» **WHAT IS EXPECTED**:
Pull out each line of the material below that contains the string "browsers", and copy those lines.

» **RECORDS FOR THIS EXERCISE**:
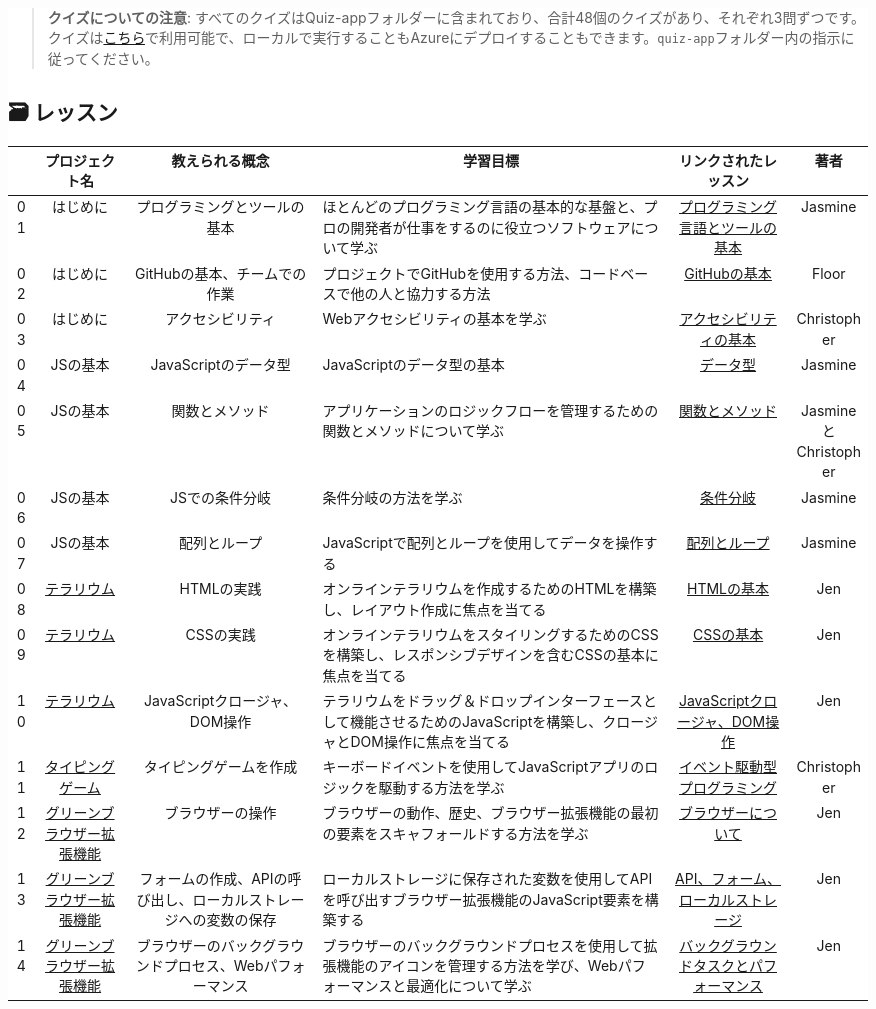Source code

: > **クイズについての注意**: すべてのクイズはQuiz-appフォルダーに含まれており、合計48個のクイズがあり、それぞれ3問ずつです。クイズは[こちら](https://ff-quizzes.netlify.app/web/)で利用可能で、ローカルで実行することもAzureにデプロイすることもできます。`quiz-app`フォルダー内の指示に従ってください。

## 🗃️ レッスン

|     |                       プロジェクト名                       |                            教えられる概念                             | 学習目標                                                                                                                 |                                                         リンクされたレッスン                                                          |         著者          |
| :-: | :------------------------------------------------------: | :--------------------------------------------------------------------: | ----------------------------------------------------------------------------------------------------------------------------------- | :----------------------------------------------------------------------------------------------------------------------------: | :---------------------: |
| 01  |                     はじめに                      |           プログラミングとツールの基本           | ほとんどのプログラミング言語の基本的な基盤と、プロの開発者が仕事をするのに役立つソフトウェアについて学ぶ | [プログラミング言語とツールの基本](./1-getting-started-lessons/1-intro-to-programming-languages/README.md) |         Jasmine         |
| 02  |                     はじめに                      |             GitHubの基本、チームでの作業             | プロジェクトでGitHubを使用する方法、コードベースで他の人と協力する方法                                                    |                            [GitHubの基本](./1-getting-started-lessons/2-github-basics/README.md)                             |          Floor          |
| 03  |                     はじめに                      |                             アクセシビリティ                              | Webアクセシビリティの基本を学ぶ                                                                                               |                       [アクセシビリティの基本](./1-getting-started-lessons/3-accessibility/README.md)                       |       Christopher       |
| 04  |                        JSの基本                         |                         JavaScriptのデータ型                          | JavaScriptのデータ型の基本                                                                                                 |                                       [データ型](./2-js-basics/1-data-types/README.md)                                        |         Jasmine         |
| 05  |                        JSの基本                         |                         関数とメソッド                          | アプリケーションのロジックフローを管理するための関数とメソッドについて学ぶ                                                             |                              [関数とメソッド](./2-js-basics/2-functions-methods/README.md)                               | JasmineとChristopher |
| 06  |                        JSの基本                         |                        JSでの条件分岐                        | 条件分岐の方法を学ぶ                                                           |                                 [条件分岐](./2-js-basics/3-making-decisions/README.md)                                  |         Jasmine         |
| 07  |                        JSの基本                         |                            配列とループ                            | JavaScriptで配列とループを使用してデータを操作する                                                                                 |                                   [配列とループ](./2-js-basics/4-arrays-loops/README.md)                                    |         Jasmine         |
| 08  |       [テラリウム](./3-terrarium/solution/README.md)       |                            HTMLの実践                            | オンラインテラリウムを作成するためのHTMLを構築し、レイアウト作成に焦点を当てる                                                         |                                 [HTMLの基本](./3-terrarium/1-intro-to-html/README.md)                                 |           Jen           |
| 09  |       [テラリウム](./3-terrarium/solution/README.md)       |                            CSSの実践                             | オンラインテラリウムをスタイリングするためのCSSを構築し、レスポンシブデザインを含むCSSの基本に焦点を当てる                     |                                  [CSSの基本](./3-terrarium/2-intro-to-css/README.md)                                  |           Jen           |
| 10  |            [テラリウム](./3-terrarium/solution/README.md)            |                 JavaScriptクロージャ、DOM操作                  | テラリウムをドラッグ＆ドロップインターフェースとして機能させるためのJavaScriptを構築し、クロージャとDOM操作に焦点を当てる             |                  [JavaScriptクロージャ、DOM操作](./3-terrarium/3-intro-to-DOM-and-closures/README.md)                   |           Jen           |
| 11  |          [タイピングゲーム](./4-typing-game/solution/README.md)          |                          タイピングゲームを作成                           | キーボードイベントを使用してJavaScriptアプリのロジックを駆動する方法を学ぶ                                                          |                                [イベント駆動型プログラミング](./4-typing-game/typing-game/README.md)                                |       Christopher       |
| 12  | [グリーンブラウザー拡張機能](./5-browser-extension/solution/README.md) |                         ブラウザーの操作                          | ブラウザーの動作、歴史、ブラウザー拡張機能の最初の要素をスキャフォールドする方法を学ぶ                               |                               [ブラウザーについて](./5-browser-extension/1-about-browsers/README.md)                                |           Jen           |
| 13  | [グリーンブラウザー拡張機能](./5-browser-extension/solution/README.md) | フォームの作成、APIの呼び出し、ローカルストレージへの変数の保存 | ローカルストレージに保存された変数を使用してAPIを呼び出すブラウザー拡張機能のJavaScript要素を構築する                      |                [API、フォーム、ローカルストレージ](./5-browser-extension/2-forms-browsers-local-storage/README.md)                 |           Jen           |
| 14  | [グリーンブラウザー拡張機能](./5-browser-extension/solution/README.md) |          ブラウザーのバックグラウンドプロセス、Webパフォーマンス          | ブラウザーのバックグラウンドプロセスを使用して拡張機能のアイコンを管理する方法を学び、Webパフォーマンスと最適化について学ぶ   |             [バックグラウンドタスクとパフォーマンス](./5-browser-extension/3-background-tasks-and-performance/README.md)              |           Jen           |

» **OUTPUT OF THE EXERCISE**:
| 12  | [グリーンブラウザー拡張機能](./5-browser-extension/solution/README.md) |                         ブラウザーの操作                          | ブラウザーの動作、歴史、ブラウザー拡張機能の最初の要素をスキャフォールドする方法を学ぶ                               |                               [ブラウザーについて](./5-browser-extension/1-about-browsers/README.md)                                |           Jen           |
| 13  | [グリーンブラウザー拡張機能](./5-browser-extension/solution/README.md) | フォームの作成、APIの呼び出し、ローカルストレージへの変数の保存 | ローカルストレージに保存された変数を使用してAPIを呼び出すブラウザー拡張機能のJavaScript要素を構築する                      |                [API、フォーム、ローカルストレージ](./5-browser-extension/2-forms-browsers-local-storage/README.md)                 |           Jen           |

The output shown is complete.